Measures Relating to Education
Education to Achieve Gender Equality
Japan has made efforts to overcome the gender role stereotypes in the family, community and society by changing the perception of gender equality through the promotion of school, social and family education.
In school education, Japan has emphasized and strengthened teaching students the dignity of individuals and the essential equality of both genders. For example, in upper secondary schools, home education has become compulsory for all students in 1994, whereas it had been compulsory only for female students. This is based on the need for all students to master the knowledge and skills necessary for adjusting to changes in society and the environment and for managing family life through the cooperation of both genders. Moreover, in the field of family education, Japan has made efforts to promote the involvement of fathers, by, for example, giving financial support to local public entities which sponsor lectures in workplaces.
Promotion of Women's Participation In Society
To promote women's participation in society, it is necessary to enhance educational opportunities. Japan has made efforts to enhance opportunities for women to learn throughout their lives by diversifying access to higher education, promoting family education, and other measures. Further, it has endeavored to promote women's participation in society by promoting volunteer activities, training women's organizations, strengthening the activities of the National Women's Education Center, and so on.
Discussion of Amending the Civil Code
Present Japanese civil code assures de jure equality between wife and husband, as long as wife and husband use the same surname. Which surname should be registered depends on their decision at the time of their marriage, but in practice, most couples use the husband's surname and "a woman changes her surname when she marries." Social movements have arisen against the existing system since the 1970s, demanding de facto equality between women and men, and elimination of the disadvantages for working women who have to change their surnames. This is why the Japanese Government is considering the possibility of introducing a new system which will allow couples to use different surnames if they so desire. Besides this, integrating different minimum ages for marriage for women and men and shortening the interval during which women are prohibited from remarriage from 6 months to 100 days are also being planned.
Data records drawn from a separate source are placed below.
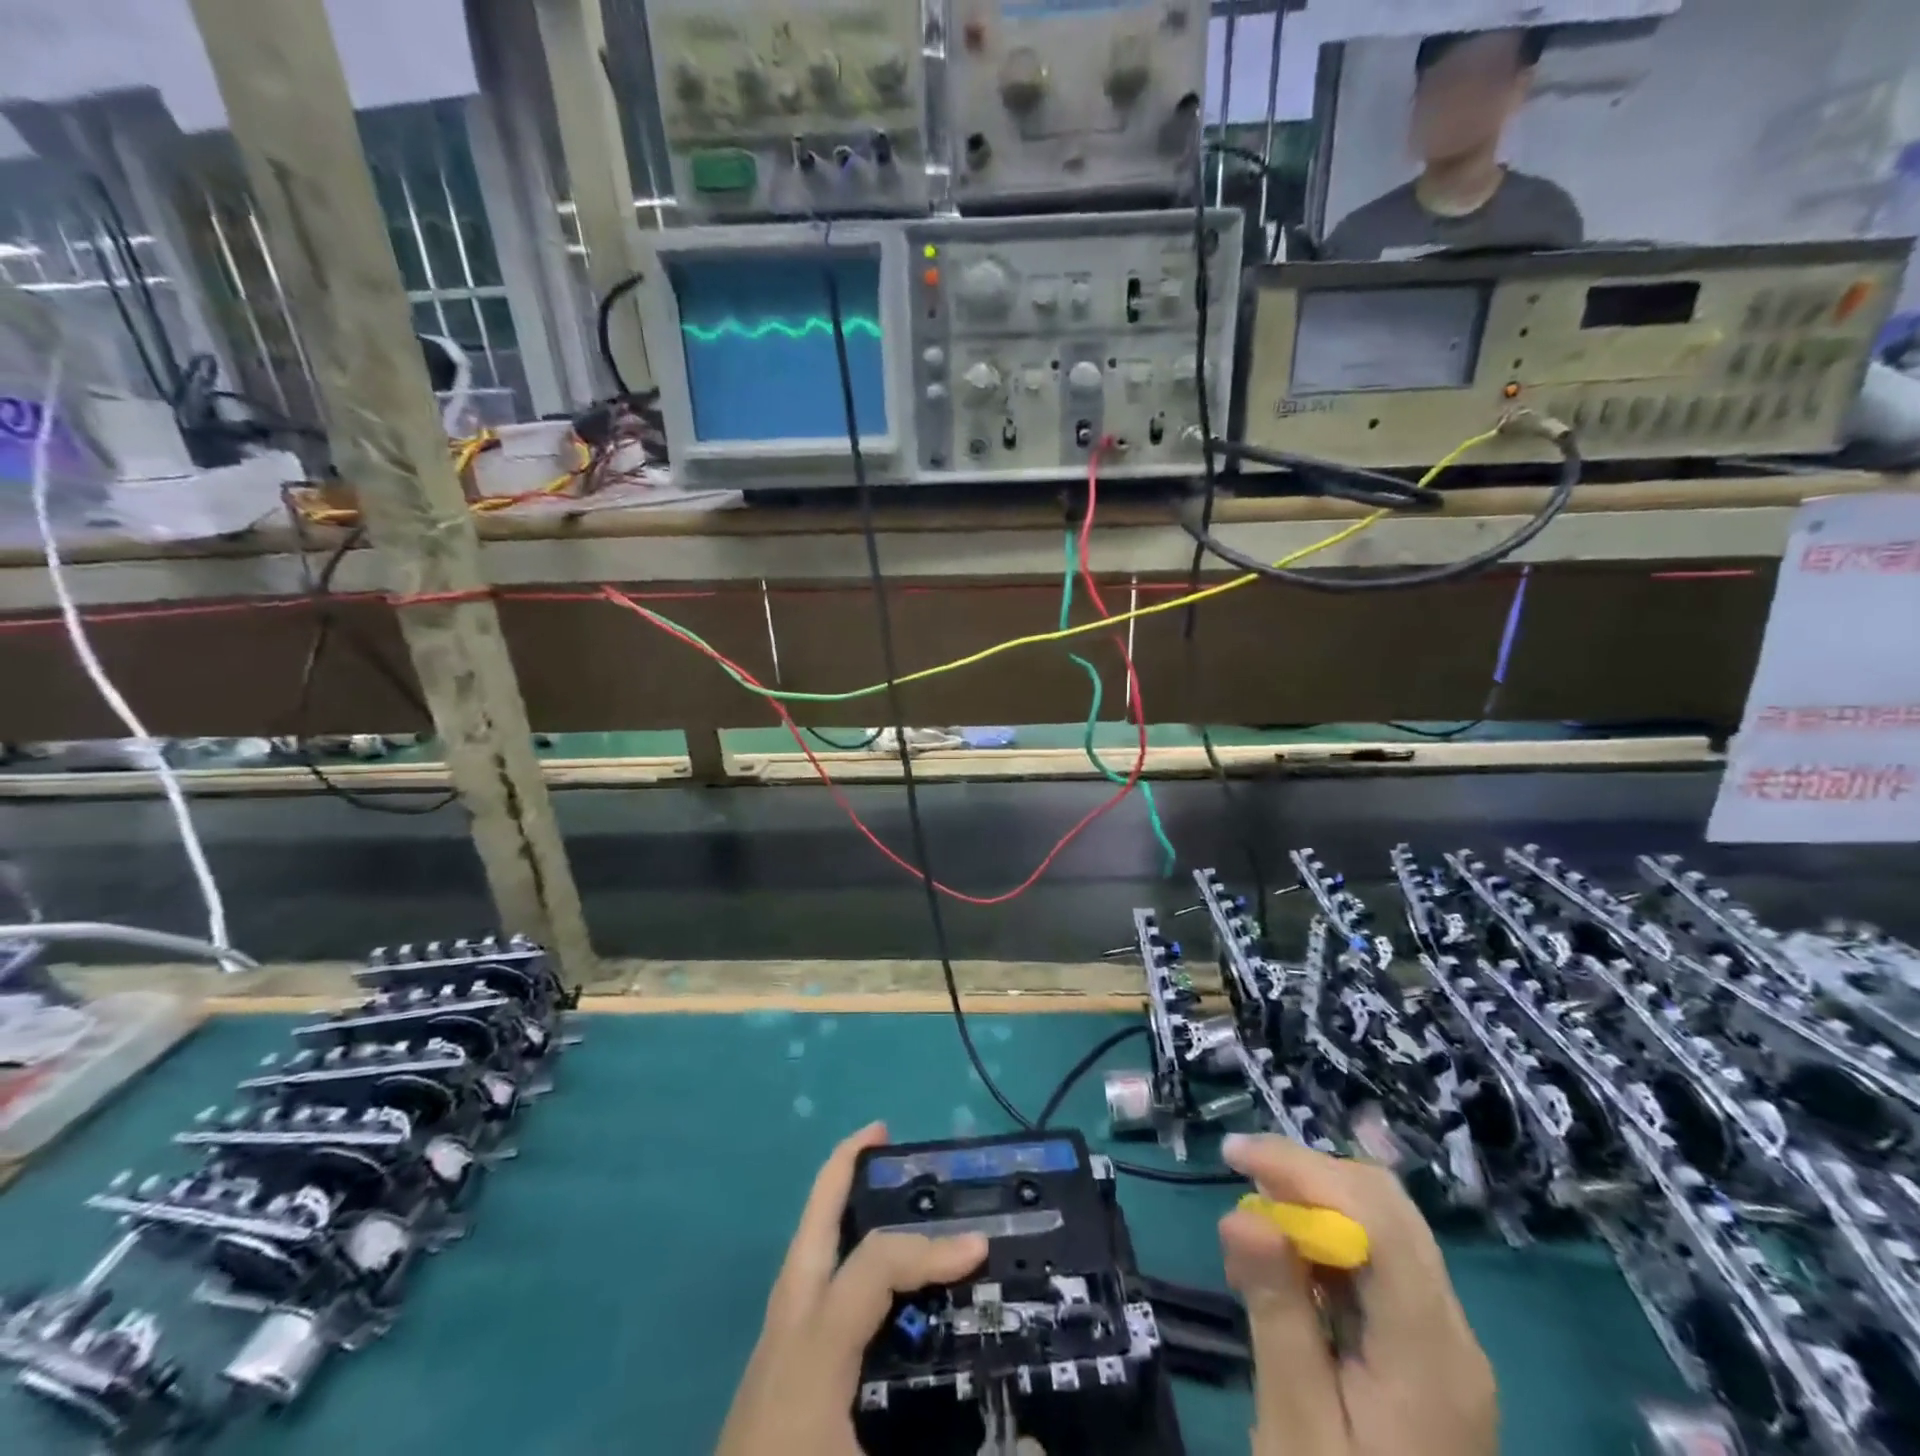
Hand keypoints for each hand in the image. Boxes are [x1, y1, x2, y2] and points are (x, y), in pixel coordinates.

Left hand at [717, 1122, 988, 1455]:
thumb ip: (961, 1455)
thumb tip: (1037, 1448)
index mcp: (815, 1345)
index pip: (877, 1265)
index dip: (931, 1248)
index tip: (980, 1247)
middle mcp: (789, 1327)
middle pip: (812, 1223)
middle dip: (843, 1168)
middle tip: (882, 1133)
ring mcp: (773, 1346)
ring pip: (804, 1248)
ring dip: (836, 1204)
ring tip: (873, 1182)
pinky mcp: (772, 1371)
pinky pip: (806, 1282)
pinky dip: (833, 1249)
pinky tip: (859, 1270)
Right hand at [1218, 1133, 1496, 1455]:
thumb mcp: (1297, 1427)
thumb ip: (1277, 1313)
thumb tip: (1243, 1212)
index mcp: (1431, 1354)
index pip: (1378, 1218)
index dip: (1304, 1169)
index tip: (1233, 1156)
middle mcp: (1455, 1335)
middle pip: (1389, 1209)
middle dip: (1309, 1177)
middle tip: (1243, 1181)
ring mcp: (1449, 1346)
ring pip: (1387, 1228)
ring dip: (1318, 1206)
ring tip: (1256, 1230)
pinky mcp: (1433, 1357)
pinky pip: (1384, 1265)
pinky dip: (1331, 1243)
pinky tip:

To Establish Women's Status in Agricultural Management
Agricultural, forestry and fishing industries in Japan are managed, in many cases, in family units. Women who work in these industries play important roles in family life and in the regional community as well. These women, however, are sometimes overburdened by their roles, and are often under-appreciated in management, compared to their actual roles. Therefore, it is very important to resolve the above-mentioned problems, and support both the family life and working life of women working in these industries.
In Japan, as one of the measures taken for women in rural areas to promote compatibility between family life and working life, guidance has been given through the Cooperative Agricultural Extension Service. Moreover, in 1992, to promote gender equality, "New Roles for Rural Women in Japan in 2001" was formulated. To achieve this goal, Japan is promoting women's participation in management, clarification of the working conditions and stabilization of the livelihood of elderly women working in agriculture. As one of the measures to this end, the Farmers' Pension Fund Law was amended in June 1995 so as to allow women working in agriculture to enter the pension scheme more easily.